Именно в это время генерал Врангель, обосновавшийся после ухода из Крыма в сербском городке Сремске Карловице, задался целью собрать всех офицеров и солдат, оказавшихся на чужбине, в единую армию, а вокруг армии сплотить политические силы белой эмиграции.

Он был упорен и настойчив в достижении этой цели, и гневался чрезвычайно, когда кто-то со стороны мешал его делу. Так, например, известно, что Врангель распорядился гнать прочь вербовщиков французского Иностранного легиона…

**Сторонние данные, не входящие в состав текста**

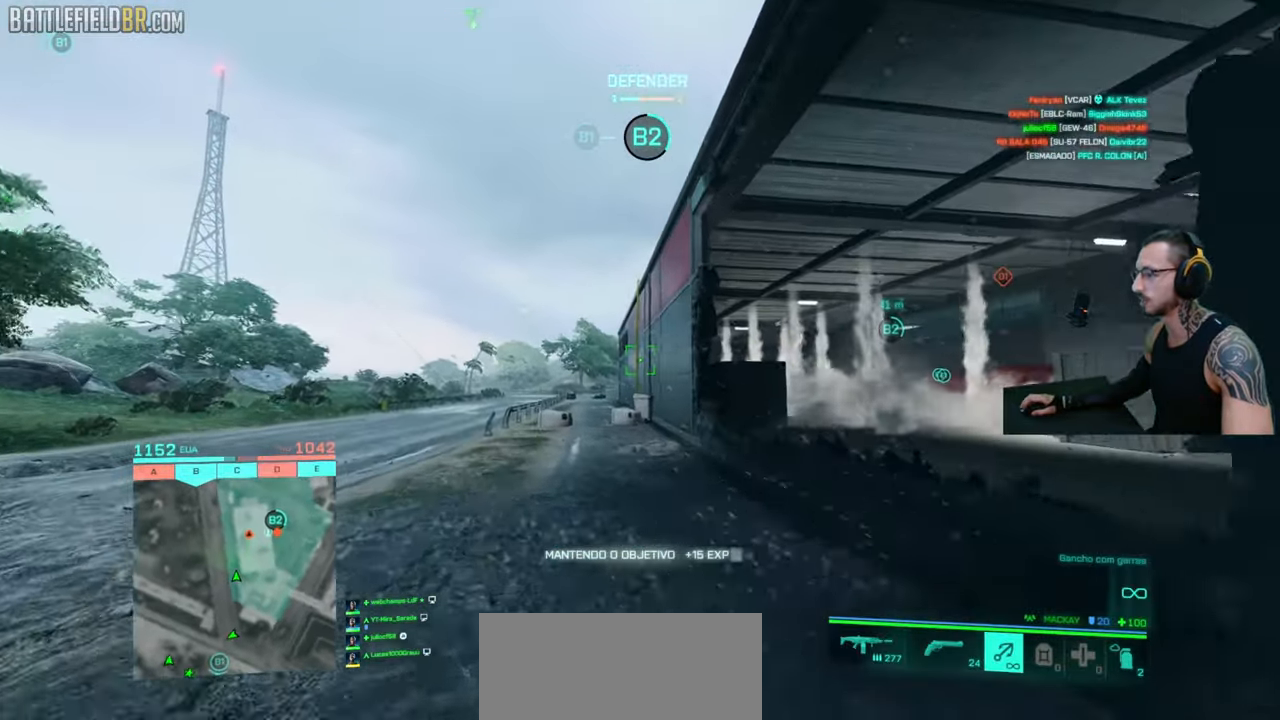
{"keys": ["a", "w"], "mouse": ["left"], "events": [[300, "shift", "up"], [500, "mouse_left", "down"]]}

Значит ли это, что мичман Николай Гавловский ушел из Бизерты к Врангелю? Что он сам видоизменил свою фамилию, как это сделают потом, в тридцатых, добровольцы испанских Интербригад? Что он получил новый военный чин? Что он погиб или умер своею смертью уже где-то в Сербии? А если он, вообще, остался жив?..

Следует ли из этого, что моя тетка-красавица Анна вдруг оказалась в том же положении — ни вдовы, ни мужней жены, — что и Анна Чинарова? И вышла замуж снова, с ребенком на руках?..

Ни на один из этих вопросов я не могу ответить. Потому что не знаю, так ли. Потому что не хочу сочинять.

А вам кажется, что это — роман, где я волен делать со своими героями всё, что душе угодно?

Попутно, пробегая взглядом списки в «Бизертинском морском сборнике», я нашел там немало знакомых имен и фамилий, так или иначе связанных с моим повествованием.

Как мираж в пустыне, промелькнули мои давние друзья из Высшего монархического совета — капитан 1-го ранга Константин Карлович Шуберт, капитан 2-го ранга Б. Апрелев — они тоже ушли из Бизерты в Сербию, к Врангелю.

Нашелся тут и капитан Морозов, мой несостоявшийся родственник, его звали Василием.

Знаю, что это очень распространенная русская фамилия и, в сочетании с таким же распространенным русским именем, она встречается очень часто.

Но интуиция подсказывает мне, что это — именно он.

В бизертинских списках оказалось лишь двое Морозовых, Василий и Евгений. И тот, который Евгений — не капитан, а подпоручик. Он, как и многие, отправился в Королевство сербов, хорватов и словенцев.

А капитан Василий Морозов, вместе со своим денщиком Алексеем, не устоял перед посулами вербовщиков французского Иностранного легиона, подался в Марокко воевать с берберами.

Именно там, пребывая на отдыхе в Касабланке, он и повстречался с маленькой балериной по имени Тамара, с ее пухленькой мамой, Анной.

Там и случилась любовь.

«…Благодаря решительному Морозову, — заключает Тамара очередную главу своих воспоминаний, — мы смогли закончить сезон, получить деньги сполна, заручиться официальным документом, паспортом, подтверждающим — кто мы есть. Нам удалось покинуть Касабланку, обретя мудрость и опыт, сохранив целомудрие».